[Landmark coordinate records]
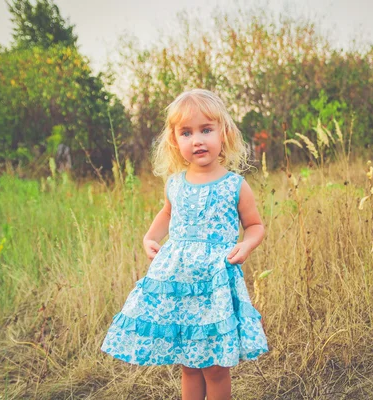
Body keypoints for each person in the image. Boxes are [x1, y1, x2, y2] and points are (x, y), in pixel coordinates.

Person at [101, 89, 269, 399]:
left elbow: (255, 225)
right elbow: (167, 213)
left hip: (215, 282)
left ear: (224, 134)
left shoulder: (235, 185)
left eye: (206, 130)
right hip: (179, 283)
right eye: (187, 133)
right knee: (189, 363)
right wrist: (150, 237)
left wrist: (246, 246)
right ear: (175, 141)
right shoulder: (175, 183)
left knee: (216, 366)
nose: (198, 140)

What is needed
What is needed is an exact copy of all the records, minus any pictures.

Exercise result
Body keypoints for each person in the image. Boxes are [x1, y1, x2, y2] and points are (x, y), in pixel coordinates.

Person at [101, 89, 269, 399]:
left elbow: (255, 225)
right elbow: (167, 213)
left hip: (215, 282)
left ear: (224, 134)
left shoulder: (235, 185)
left eye: (206, 130)
right hip: (179, 283)
right eye: (187, 133)
right knee: (189, 363)
right wrist: (150, 237)
left wrist: (246, 246)
right ear: (175, 141)
right shoulder: (175, 183)
left knee: (216, 366)
nose: (198, 140)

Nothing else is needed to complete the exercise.